--- DOCUMENT EXCERPT Enclosed Below ---
By:
September 4, 2024

At a time when traditional news audiences are declining and media advocates fret over news fatigue, many outlets are asking themselves what people want.

The answer, according to content creator and Under the Desk News founder V Spehar, is a sense that they are being included.

“People don’t want objectivity,” Spehar said. “They want to either be affirmed or educated or included or feel like they can build on that story.”

Spehar’s comments came Wednesday during one of three roundtable discussions led by Poynter Institute president Neil Brown on the state of the news industry. The conversations, which featured media figures from The Washington Post, The New York Times, TIME, Bloomberg News as well as influencers and independent journalists, follow the publication this week of a Poynter report called “OnPoynt — Values Rising: Trends and traction in journalism and the news industry.” Using the report as a jumping off point, panelists broke down the myth of news avoidance and analyzed the influence of artificial intelligence and other technology on the industry.

Narratives that most people don’t trust “the media” lack nuance, according to the report. Pew Research Center found that the majority of Americans trust local news sources and believe in their importance. Giving audiences meaningful information and services engenders trust, the report argues.
--- End of Enclosed DOCUMENT EXCERPT ---
--- ENTRIES SHOWN Enclosed Below ---
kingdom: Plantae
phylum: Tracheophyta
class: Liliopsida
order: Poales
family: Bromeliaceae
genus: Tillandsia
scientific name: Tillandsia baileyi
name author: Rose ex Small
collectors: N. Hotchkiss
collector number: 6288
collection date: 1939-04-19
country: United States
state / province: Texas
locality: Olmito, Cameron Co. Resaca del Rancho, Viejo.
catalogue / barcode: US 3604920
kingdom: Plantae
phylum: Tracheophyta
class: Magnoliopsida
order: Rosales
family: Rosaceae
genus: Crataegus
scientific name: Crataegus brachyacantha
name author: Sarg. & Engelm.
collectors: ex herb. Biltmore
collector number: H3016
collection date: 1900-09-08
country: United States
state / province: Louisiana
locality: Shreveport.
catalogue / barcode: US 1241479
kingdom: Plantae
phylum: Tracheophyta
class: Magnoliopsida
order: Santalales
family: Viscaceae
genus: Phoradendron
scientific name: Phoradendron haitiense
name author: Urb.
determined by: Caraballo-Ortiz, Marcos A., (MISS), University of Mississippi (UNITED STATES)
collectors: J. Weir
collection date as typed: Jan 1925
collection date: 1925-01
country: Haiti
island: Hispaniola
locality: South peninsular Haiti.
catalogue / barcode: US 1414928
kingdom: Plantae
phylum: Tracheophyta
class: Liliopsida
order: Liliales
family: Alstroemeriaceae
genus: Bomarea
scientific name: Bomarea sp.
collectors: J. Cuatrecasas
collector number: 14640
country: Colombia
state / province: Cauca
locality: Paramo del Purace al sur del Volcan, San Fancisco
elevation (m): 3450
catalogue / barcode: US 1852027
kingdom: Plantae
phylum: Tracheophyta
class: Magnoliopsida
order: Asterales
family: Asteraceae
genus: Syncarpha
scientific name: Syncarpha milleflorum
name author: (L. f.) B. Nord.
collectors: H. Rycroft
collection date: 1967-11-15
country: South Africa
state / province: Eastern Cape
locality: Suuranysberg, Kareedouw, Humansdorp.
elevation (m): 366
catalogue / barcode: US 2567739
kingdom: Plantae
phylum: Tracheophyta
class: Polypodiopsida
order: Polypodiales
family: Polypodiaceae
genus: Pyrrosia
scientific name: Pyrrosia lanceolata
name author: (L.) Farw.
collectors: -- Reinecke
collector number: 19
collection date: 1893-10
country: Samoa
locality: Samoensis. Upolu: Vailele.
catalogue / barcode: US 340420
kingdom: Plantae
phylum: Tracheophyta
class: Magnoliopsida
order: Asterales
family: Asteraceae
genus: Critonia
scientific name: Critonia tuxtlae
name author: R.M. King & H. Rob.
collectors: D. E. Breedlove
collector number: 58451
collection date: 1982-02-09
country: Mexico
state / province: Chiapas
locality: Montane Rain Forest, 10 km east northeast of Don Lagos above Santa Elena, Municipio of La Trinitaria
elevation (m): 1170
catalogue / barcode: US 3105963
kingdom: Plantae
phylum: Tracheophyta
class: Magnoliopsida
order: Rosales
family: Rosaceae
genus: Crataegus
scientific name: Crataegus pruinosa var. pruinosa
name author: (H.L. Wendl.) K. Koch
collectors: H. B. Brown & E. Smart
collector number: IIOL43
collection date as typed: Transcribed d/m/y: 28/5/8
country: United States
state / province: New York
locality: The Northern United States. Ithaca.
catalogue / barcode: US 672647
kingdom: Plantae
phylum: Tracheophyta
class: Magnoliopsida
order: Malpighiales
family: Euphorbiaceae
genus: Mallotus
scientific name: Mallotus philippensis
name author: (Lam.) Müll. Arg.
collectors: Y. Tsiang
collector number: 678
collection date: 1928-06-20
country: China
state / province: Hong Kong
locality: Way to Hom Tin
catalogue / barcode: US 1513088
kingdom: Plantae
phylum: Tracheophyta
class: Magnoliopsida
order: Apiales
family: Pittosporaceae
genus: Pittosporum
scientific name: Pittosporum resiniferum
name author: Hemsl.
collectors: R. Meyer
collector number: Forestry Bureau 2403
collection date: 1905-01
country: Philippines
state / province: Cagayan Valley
--- End of Enclosed ENTRIES SHOWN ---
■ **TASK ITEM A**: In the news industry article, rewrite the passage from "At a time when" to "what people want.", replacing "outlets" with "publications".
■ **TASK ITEM B**: In the news industry article, who led the three roundtable discussions on the state of the news industry?

■ **RESULT A**:
At a time when traditional news audiences are declining and media advocates fret over news fatigue, many publications are asking themselves what people want.

■ **RESULT B**: Poynter Institute president Neil Brown.